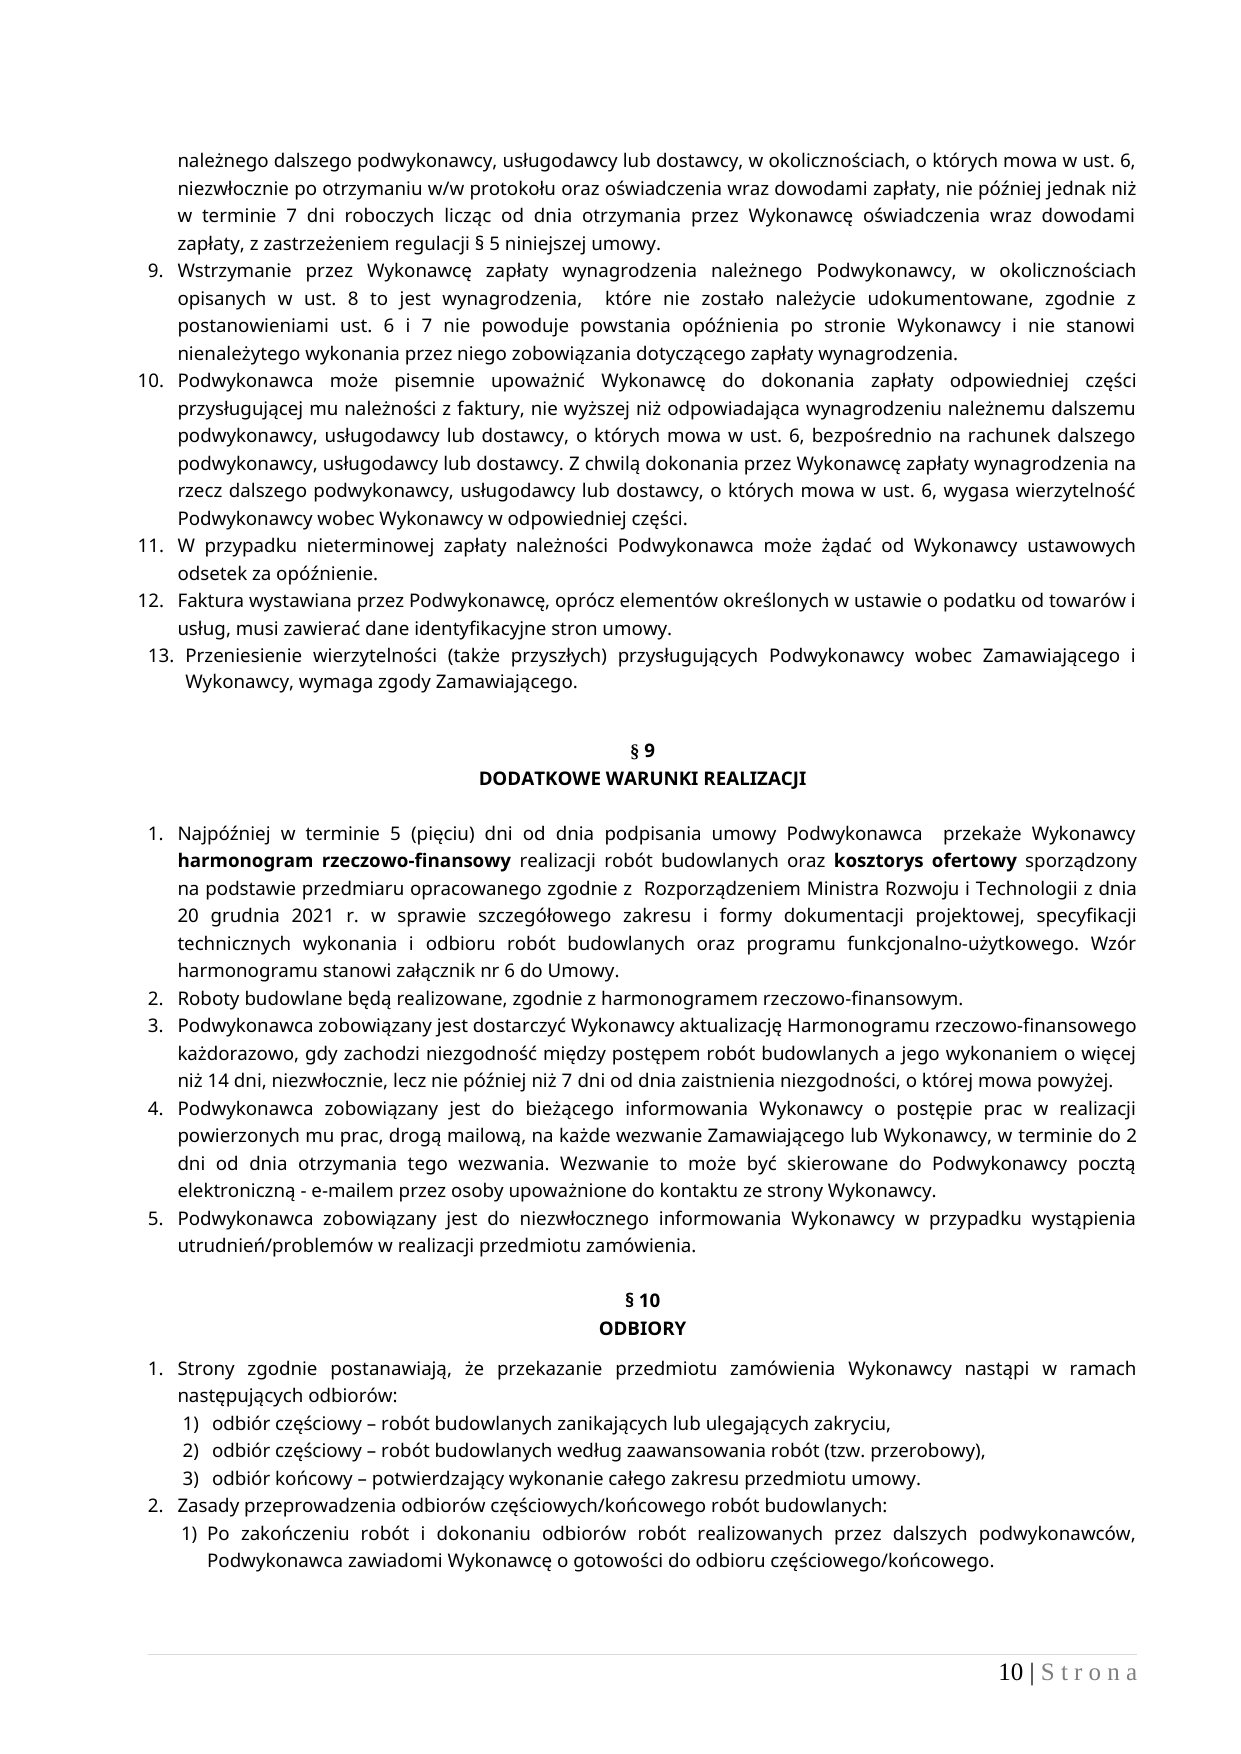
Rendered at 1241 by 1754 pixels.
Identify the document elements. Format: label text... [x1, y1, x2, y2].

list odbiór końcowy – potwierdzający wykonanie całego zakresu przedmiotu umowy. [182, 1465, 1137, 1491]
text § 10 [148, 1288, 1137, 1313]
list Najpóźniej w terminie 5 (pięciu) dni od dnia podpisania umowy Podwykonawca przekaże Wykonawcy harmonogram rzeczowo-finansowy realizacji robót budowlanych oraz kosztorys ofertowy sporządzony na podstawie przedmiaru opracowanego zgodnie z Rozporządzeniem Ministra Rozwoju i Technologii z dnia 20 grudnia 2021 r. w sprawie szczegółowego zakresu i formy dokumentacji projektowej, specyfikacji technicznych wykonania i odbioru robót budowlanych oraz programu funkcjonalno-użytkowego. Wzór harmonogramu stanowi załącznik nr 6 do Umowy. [148, 820, 1137, 983]
list odbiór częściowy – robót budowlanych według zaawansowania robót (tzw. przerobowy), [182, 1438, 1137, 1463]
list Wstrzymanie przez Wykonawcę zapłaty wynagrodzenia należnego Podwykonawcy, w okolicznościach opisanych w ust. 8 to jest wynagrodzenia, które nie zostało należycie udokumentowane, zgodnie z postanowieniami ust. 6 i 7 nie powoduje powstania opóźnienia po stronie Wykonawcy i nie stanowi nienależytego wykonania przez niego zobowiązania dotyczącego zapłaty wynagrodzenia. [148, 258, 1137, 366]
list Roboty budowlane będą realizowane, zgodnie z harmonogramem rzeczowo-finansowym. [148, 985, 1137, 1011]
text ODBIORY [148, 1315, 1137, 1341]
list Podwykonawca zobowiązany jest do bieżącego informowania Wykonawcy o postępie prac w realizacji powierzonych mu prac, drogą mailową, na każde wezwanie Zamawiającego lub Wykonawcy, w terminie do 2 dni od dnia otrzymania tego wezwania. Wezwanie to może być skierowane do Podwykonawcy pocztą elektroniczną - e-mailem przez osoby upoważnione do kontaktu ze strony Wykonawcy. [148, 1095, 1137, 1203]
list W przypadku nieterminowej zapłaty należności Podwykonawca może żądać od Wykonawcy ustawowych odsetek za opóźnienie. [137, 533, 1137, 586]
list Podwykonawca zobowiązany jest dostarczyć Wykonawcy aktualizację Harmonogramu rzeczowo-finansowego każdorazowo, gdy zachodzi niezgodność między postępem robót budowlanych a jego wykonaniem o więcej niż 14 dni, niezwłocznie, lecz nie później niż 7 dni od dnia zaistnienia niezgodności, o której mowa powyżej. [148, 1013, 1137, 1093]
list Po zakończeniu robót i dokonaniu odbiorów robót realizowanych przez dalszych podwykonawców, Podwykonawca zawiadomi Wykonawcę o gotowości do odbioru częściowego/końcowego. [181, 1520, 1137, 1573]
subtitle 9 DODATKOWE WARUNKI REALIZACJI [148, 738, 1137, 791]
list odbiór częściowy – robót budowlanych zanikających lub ulegających zakryciu, [182, 1410, 1137, 1436]
list Zasady przeprowadzenia odbiorów częściowych/końcowego robót budowlanych: [148, 1493, 1137, 1518]
list Podwykonawca zobowiązany jest do niezwłocznego informowania Wykonawcy w przypadku wystąpienia utrudnień/problemów w realizacji przedmiotu zamówienia. [148, 1205, 1137, 1258]
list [148, 148, 1137, 256]
list Faktura wystawiana przez Podwykonawcę, oprócz elementów określonych w ustawie o podatku od towarów i usług, musi zawierać dane identyfikacyjne stron umowy. [137, 588, 1137, 641]
list Strony zgodnie postanawiają, że przekazanie przedmiotu zamówienia Wykonawcy nastąpi w ramach następujących odbiorów: [148, 1355, 1137, 1408]
list Podwykonawca może pisemnie upoważnić Wykonawcę do dokonania zapłaty odpowiedniej części przysługującej mu należności z faktury, nie wyższej niż odpowiadająca wynagrodzeniu należnemu dalszemu podwykonawcy, usługodawcy lub dostawcy, o których mowa w ust. 6, bezpośrednio na rachunek dalszego podwykonawcy, usługodawcy lub dostawcy. Z chwilą dokonania przez Wykonawcę zapłaty wynagrodzenia na rzecz dalszego podwykonawcy, usługodawcy lub dostawcy, o których mowa w ust. 6, wygasa wierzytelność Podwykonawcy wobec Wykonawcy w odpowiedniej części. [137, 368, 1137, 531]
list Przeniesienie wierzytelności (także przyszłych) przysługujących Podwykonawcy wobec Zamawiającego i Wykonawcy, wymaga zgody Zamawiającego. [148, 643, 1137, 694]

- [ASSIGNMENT]: Copy every record exactly, without the pictures.

- [OUTPUT FOR THIS TASK]:
Rendered at 1241 by 1754 pixels.
Identify the document elements. Format: label text... [x1, y1, x2, y2].

list odbiór końcowy – potwierdzający wykonanie całego zakresu przedmiotu umowy. [182, 1465, 1137, 1491]
text § 10 [148, 1288, 1137, 1313]
list Najpóźniej w terminie 5 (pięciu) dni od dnia podpisania umowy Podwykonawca przekaże Wykonawcy harmonogram rzeczowo-finansowy realizacji robót budowlanych oraz kosztorys ofertowy sporządzony na podstawie przedmiaru opracowanego zgodnie z Rozporządzeniem Ministra Rozwoju i Technologii z dnia 20 grudnia 2021 r. w sprawie szczegółowego zakresu i formy dokumentacji projektowej, specyfikacji technicznych wykonania i odbioru robót budowlanych oraz programu funkcjonalno-użytkowego. Wzór harmonogramu stanowi załącznik nr 6 do Umowy. [148, 820, 1137, 983]
list odbiór częściowy – robót budowlanych według zaawansowania robót (tzw. przerobowy), [182, 1438, 1137, 1463]
list Wstrzymanie przez Wykonawcę zapłaty wynagrodzenia należnego Podwykonawcy, w okolicznościach opisanych w ust. 8 to jest wynagrodzenia, które nie zostało należycie udokumentowane, zgodnie z postanowieniami ust. 6 i 7 nie powoduje powstania opóźnienia po stronie Wykonawcy i nie stanowi nienależytego wykonania przez niego zobowiązania dotyczącego zapłaty wynagrodzenia. [148, 258, 1137, 366]
list Roboty budowlane będą realizowane, zgodnie z harmonogramem rzeczowo-finansowym. [148, 985, 1137, 1011]
text ODBIORY [148, 1315, 1137, 1341]
list Podwykonawca zobowiązany jest do bieżącego informowania Wykonawcy o postępie prac w realizacji powierzonych mu prac, drogą mailową, na każde wezwanie Zamawiającego lub Wykonawcy, w terminie do 2 dni od dnia otrzymania tego wezwania. Wezwanie to może być skierowane do Podwykonawcy pocztą elektroniczną - e-mailem przez osoby upoważnione do kontaktu ze strony Wykonawcy. [148, 1095, 1137, 1203]
list W przypadku nieterminowej zapłaty należności Podwykonawca może żądać od Wykonawcy ustawowych odsetek za opóźnienie. [137, 533, 1137, 586]
list Podwykonawca zobowiązany jest dostarczyć Wykonawcy aktualizację Harmonogramu rzeczowo-finansowego każdorazowo, gdy zachodzi niezgodność między postępem robót budowlanych a jego wykonaniem o więcej niż 14 dni, niezwłocznie, lecz nie później niż 7 dni od dnia zaistnienia niezgodności, o której mowa powyżej. [148, 1013, 1137, 1093]
list Po zakończeniu robót i dokonaniu odbiorów robót realizowanych przez dalszych podwykonawców, Podwykonawca zawiadomi Wykonawcę o gotowości do odbioru częściowego/końcowego. [181, 1520, 1137, 1573]
subtitle 9 DODATKOWE WARUNKI REALIZACJI [148, 738, 1137, 791]
list odbiór częściowy – robót budowlanych zanikających lub ulegających zakryciu, [182, 1410, 1137, 1436]
list Zasady przeprowadzenia odbiorów częściowych/końcowego robót budowlanych: [148, 1493, 1137, 1518]
list Podwykonawca zobowiązany jest do niezwłocznego informowania Wykonawcy w przypadku wystąpienia utrudnień/problemów w realizacji przedmiotu zamówienia. [148, 1205, 1137, 1258]
list [148, 148, 1137, 256]
list Faktura wystawiana przez Podwykonawcę, oprócz elementów określonych w ustawie o podatku od towarów i usług, musi zawierać dane identyfikacyjne stron umowy. [137, 588, 1137, 641]
list Strony zgodnie postanawiają, że przekazanie przedmiotu zamówienia Wykonawcy nastąpi w ramach następujących odbiorów: [148, 1355, 1137, 1408]
list Podwykonawca może pisemnie upoważnić Wykonawcę do dokonania zapłaty odpowiedniej części przysługującej mu należności z faktury, nie wyższej niż odpowiadająca wynagrodzeniu należnemu dalszemu podwykonawcy, usługodawcy lub dostawcy, o których mowa w ust. 6, bezpośrednio na rachunek dalszego podwykonawcy, usługodawcy lub dostawcy. Z chwilą dokonania przez Wykonawcę zapłaty wynagrodzenia na rzecz dalszego podwykonawcy, usługodawcy lub dostawcy, o których mowa w ust. 6, wygasa wierzytelność Podwykonawcy wobec Wykonawcy w odpowiedniej części. [137, 368, 1137, 531]
list Przeniesienie wierzytelności (także przyszłych) przysługujących Podwykonawcy wobec Zamawiającego i Wykonawcy, wymaga zgody Zamawiającego. [148, 643, 1137, 694]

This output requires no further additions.